## Directions
Go through the material below and copy out every line that contains the word "pour".

## Supplied data

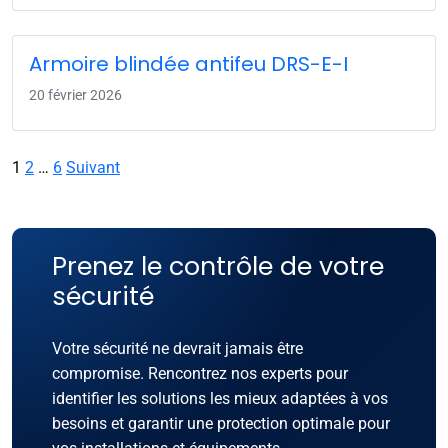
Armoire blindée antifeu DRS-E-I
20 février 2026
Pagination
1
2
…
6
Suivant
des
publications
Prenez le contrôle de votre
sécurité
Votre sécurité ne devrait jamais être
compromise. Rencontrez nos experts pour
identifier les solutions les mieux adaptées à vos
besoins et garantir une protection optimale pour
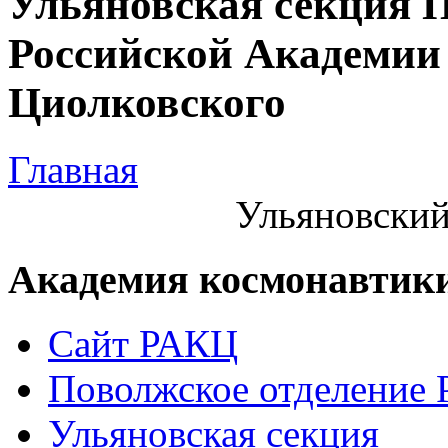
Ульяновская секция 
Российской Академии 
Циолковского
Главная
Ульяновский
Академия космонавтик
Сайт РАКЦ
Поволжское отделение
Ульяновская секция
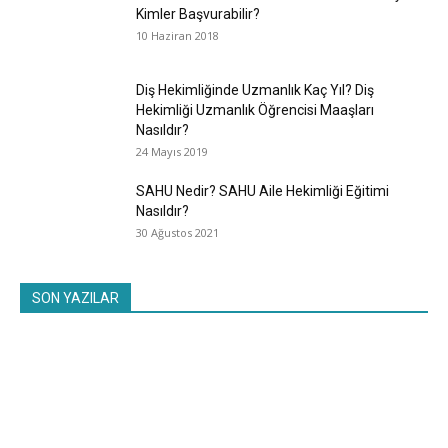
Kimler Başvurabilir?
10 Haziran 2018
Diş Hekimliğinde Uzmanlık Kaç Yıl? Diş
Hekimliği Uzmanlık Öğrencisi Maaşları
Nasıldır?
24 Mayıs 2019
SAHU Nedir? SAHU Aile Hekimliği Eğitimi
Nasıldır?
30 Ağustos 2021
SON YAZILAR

## Final answer
compromise. Rencontrez nos experts pour
besoins et garantir une protection optimale pour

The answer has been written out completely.